L’objectif de cette étude était d’évaluer le risque de contracter des infections à Coccal gram positif chez les patients neutropéniques fébriles et de développer des indices de risque pour les infections gram-positives et streptococciques. Cette étude multicentrique prospective incluait des patients.

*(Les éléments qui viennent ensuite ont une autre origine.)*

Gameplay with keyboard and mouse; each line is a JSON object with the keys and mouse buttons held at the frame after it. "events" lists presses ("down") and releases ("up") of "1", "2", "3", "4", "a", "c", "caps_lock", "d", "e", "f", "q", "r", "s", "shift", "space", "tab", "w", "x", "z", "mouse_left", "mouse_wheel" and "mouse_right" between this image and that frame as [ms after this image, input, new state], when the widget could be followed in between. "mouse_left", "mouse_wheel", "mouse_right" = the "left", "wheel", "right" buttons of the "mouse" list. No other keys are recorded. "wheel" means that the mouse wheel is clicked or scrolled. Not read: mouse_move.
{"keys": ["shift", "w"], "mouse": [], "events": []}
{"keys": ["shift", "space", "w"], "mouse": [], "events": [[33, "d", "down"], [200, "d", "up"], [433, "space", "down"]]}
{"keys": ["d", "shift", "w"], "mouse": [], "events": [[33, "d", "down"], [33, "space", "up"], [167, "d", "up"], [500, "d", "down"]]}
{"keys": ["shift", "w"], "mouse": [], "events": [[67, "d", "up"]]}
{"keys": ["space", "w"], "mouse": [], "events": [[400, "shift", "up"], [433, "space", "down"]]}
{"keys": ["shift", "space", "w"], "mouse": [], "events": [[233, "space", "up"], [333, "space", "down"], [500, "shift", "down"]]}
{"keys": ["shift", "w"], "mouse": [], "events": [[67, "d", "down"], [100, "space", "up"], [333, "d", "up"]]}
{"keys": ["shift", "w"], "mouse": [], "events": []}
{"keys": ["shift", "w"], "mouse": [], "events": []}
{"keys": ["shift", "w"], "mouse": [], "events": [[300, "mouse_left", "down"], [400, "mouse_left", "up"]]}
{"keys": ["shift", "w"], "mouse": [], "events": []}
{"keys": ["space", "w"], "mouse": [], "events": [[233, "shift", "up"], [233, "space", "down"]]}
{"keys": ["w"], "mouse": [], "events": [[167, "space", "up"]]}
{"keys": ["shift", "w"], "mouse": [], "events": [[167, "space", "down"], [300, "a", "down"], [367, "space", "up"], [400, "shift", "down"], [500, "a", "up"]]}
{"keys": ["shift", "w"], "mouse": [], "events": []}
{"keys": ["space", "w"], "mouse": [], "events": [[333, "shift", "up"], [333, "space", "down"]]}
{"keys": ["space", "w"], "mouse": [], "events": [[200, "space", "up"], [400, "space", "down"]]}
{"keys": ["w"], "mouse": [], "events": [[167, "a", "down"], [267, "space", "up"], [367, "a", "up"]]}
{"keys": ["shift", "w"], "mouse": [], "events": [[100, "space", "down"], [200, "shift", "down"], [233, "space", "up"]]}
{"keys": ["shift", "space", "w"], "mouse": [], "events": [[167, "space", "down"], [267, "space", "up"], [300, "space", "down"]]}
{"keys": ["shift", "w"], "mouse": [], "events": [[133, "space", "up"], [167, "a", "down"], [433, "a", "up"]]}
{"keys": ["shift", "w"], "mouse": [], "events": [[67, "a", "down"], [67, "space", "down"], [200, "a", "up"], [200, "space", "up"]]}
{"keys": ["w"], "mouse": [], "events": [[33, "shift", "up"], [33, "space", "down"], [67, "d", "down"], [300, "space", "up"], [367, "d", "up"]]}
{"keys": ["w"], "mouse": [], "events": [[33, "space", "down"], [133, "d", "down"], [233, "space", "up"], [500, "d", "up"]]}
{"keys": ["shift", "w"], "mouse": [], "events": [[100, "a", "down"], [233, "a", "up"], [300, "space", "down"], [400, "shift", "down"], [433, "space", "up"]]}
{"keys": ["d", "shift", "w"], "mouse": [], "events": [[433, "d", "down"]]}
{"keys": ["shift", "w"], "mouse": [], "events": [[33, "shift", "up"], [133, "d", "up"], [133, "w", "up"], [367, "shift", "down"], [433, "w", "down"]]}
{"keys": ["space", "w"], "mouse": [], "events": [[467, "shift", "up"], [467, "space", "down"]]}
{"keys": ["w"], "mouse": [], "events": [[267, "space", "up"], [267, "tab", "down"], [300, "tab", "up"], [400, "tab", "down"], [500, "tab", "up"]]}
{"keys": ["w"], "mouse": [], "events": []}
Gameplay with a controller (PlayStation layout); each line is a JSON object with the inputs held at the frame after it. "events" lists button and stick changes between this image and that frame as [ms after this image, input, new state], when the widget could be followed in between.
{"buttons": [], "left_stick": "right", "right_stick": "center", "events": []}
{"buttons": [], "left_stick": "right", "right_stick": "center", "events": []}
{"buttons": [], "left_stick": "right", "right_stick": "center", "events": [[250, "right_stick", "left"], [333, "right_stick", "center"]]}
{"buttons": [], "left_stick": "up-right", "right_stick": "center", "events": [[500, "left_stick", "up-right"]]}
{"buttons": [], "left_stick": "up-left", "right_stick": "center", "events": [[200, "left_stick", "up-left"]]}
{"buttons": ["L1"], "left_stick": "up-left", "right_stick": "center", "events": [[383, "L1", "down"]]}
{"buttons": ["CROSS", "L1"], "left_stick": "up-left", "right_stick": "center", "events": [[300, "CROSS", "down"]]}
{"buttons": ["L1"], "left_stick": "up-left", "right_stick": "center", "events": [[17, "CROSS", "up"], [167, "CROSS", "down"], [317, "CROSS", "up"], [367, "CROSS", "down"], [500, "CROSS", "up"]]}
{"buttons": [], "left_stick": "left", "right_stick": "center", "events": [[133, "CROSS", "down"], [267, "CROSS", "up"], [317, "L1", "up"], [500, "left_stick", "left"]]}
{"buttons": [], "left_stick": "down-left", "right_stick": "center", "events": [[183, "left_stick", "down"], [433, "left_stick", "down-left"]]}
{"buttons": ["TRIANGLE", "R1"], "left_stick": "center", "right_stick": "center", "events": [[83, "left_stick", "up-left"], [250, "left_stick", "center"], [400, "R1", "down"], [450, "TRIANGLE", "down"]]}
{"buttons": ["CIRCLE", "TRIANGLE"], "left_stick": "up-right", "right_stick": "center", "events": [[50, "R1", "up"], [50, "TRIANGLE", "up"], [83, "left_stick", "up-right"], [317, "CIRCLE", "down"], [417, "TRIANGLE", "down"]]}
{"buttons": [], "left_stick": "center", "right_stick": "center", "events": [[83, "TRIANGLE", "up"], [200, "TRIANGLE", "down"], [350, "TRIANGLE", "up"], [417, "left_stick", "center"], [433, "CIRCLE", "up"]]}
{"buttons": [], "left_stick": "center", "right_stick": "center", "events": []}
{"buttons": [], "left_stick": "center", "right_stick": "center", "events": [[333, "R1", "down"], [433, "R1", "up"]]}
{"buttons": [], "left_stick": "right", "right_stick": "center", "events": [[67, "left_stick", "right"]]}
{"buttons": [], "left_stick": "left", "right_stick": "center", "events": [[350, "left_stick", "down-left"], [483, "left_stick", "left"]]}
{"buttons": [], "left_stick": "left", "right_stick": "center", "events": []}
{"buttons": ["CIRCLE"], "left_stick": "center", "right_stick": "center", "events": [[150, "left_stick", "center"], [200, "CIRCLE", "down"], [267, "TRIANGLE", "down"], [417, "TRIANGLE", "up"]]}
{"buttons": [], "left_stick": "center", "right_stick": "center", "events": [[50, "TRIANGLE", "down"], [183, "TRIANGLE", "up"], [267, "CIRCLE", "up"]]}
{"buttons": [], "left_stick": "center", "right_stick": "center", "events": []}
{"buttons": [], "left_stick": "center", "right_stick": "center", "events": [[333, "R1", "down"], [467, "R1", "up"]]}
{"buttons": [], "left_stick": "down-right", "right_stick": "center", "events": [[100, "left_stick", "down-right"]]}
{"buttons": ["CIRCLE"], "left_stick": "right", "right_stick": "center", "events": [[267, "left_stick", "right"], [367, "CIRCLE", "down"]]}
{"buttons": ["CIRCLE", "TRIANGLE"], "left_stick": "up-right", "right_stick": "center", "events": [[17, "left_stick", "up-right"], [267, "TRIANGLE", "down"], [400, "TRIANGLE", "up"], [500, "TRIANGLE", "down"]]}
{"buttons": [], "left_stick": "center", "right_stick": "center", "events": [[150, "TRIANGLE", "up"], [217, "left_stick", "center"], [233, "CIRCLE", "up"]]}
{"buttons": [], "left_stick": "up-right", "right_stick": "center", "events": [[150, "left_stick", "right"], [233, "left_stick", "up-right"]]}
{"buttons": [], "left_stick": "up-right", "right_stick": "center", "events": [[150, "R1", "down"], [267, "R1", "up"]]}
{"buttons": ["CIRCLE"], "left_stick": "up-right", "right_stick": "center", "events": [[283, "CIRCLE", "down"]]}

La prévalence des infections à En analyse multivariée, l’apparition d’infections à gram positif était significativement associée à l’administration d’une dose élevée de cytarabine, d’inhibiteurs de la pompe à protons et d’intestins. décontamination avec la colimycine sans glycopeptides et présence de frissons L’infection staphylococcique était significativement associée à l’utilisation de la colimycine non absorbable, et l’infection streptococcique était associée à la diarrhée, l’utilisation d’antifongiques non absorbables, l’administration de cytarabine à haute dose et la décontamination intestinale à la colimycine. Les facteurs de risque d’infections staphylococciques et streptococciques diffèrent chez les patients neutropéniques. Un système simple de notation pour la prédiction de l’infection streptococcique est proposé, et en présence de, et ⩾ paramètres, respectivement.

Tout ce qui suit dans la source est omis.